Work to be completed:
Rewrite the listing below with "chart" changed to "graph" and everything else left as it is, omitting the pictures.

Data shown:
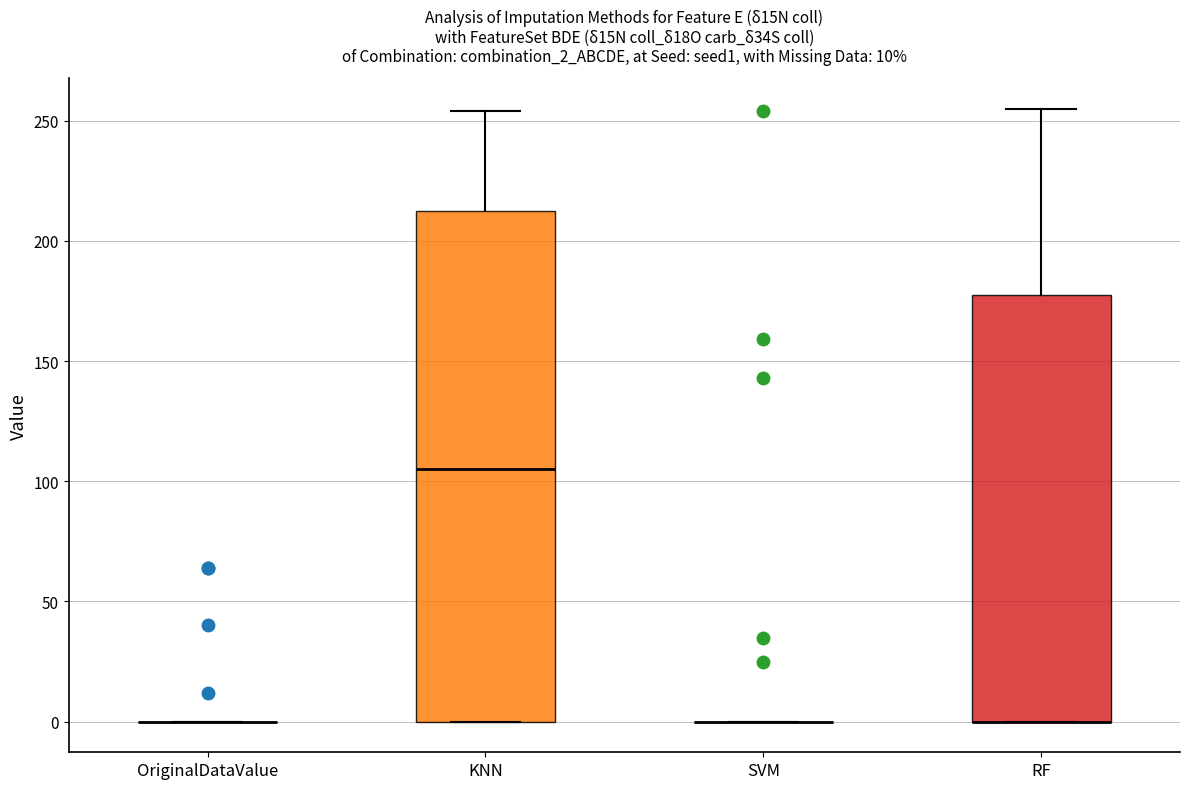

Comparing the boxes themselves (not the whiskers), which one is the tallest?

KNN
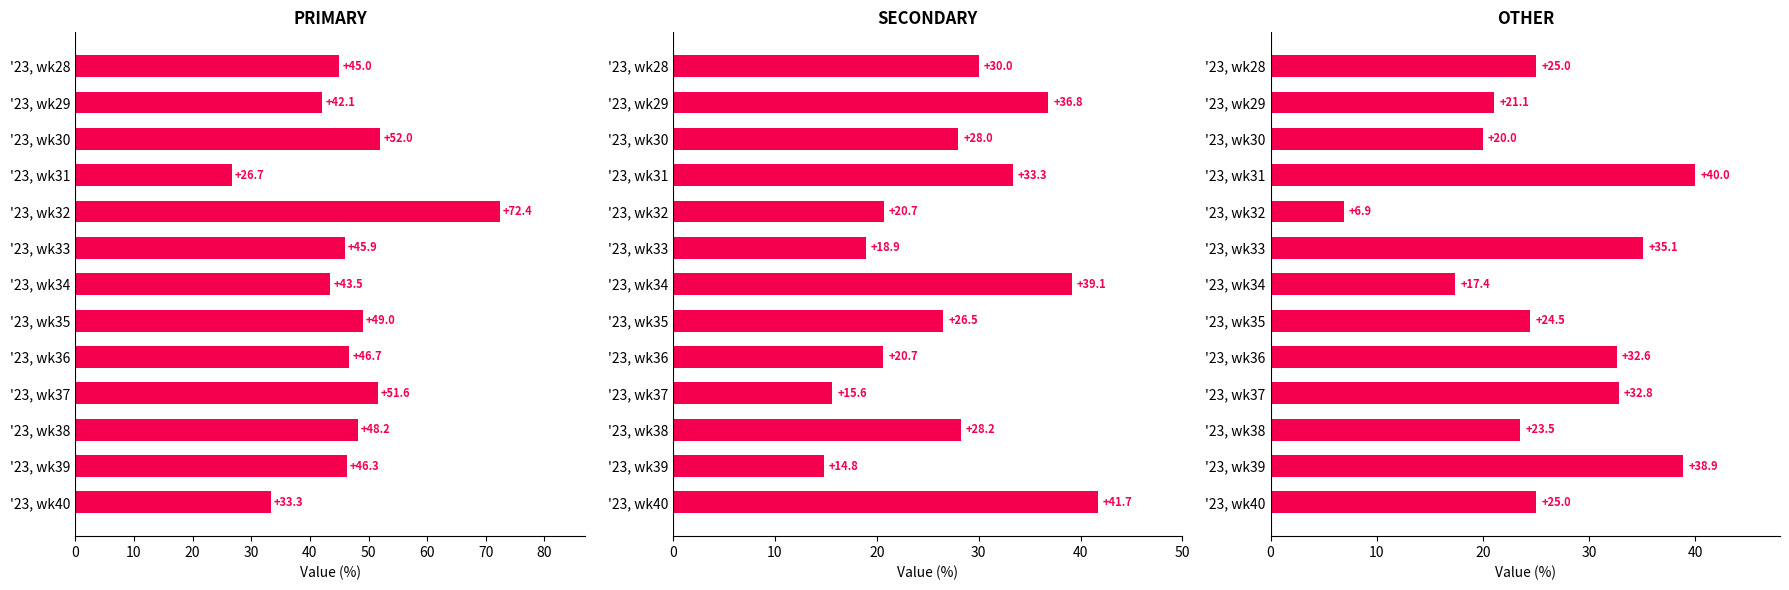

Reading right to left, what are all the values shown in this chart?

PRIMARY: 33.3	46.3	48.2	51.6	46.7	49.0	43.5	45.9	72.4	26.7	52.0	42.1	45.0
SECONDARY: 41.7	14.8	28.2	15.6	20.7	26.5	39.1	18.9	20.7	33.3	28.0	36.8	30.0
OTHER: 25.0	38.9	23.5	32.8	32.6	24.5	17.4	35.1	6.9	40.0	20.0	21.1	25.0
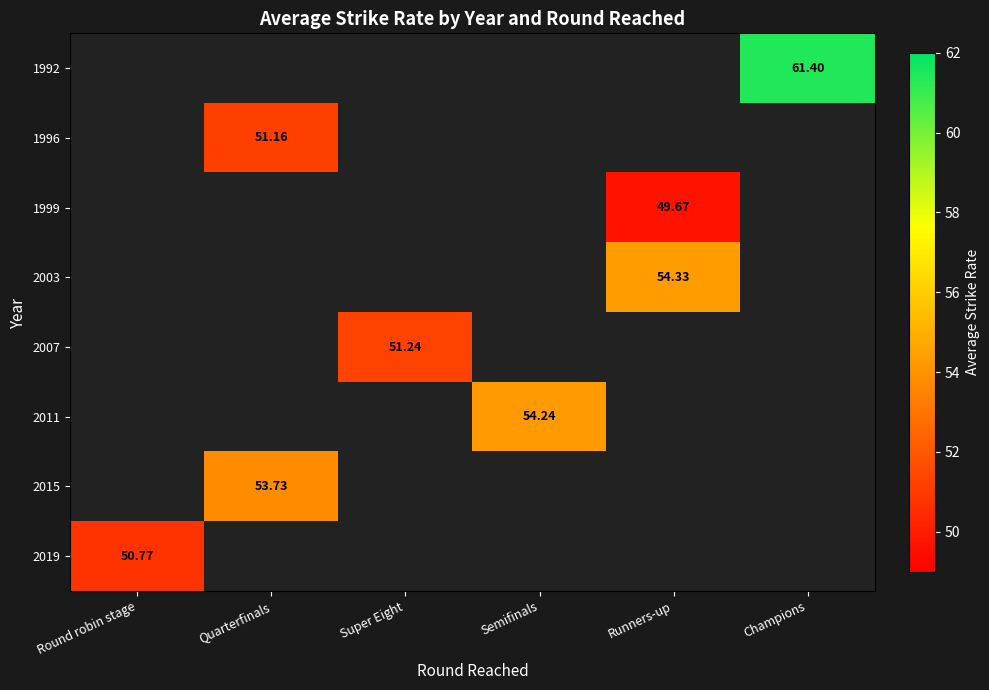

True or false: 2019 has a value of 70.0 at Round robin stage.

False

Response to the task:
Comparing the boxes themselves (not the whiskers), which one is the tallest?

KNN

Reading right to left, what are all the values shown in this graph?

PRIMARY: 33.3	46.3	48.2	51.6	46.7	49.0	43.5	45.9	72.4	26.7	52.0	42.1	45.0
SECONDARY: 41.7	14.8	28.2	15.6	20.7	26.5	39.1	18.9	20.7	33.3	28.0	36.8	30.0
OTHER: 25.0	38.9	23.5	32.8	32.6	24.5	17.4	35.1	6.9	40.0	20.0	21.1	25.0

True or false: 2019 has a value of 70.0 at Round robin stage.

False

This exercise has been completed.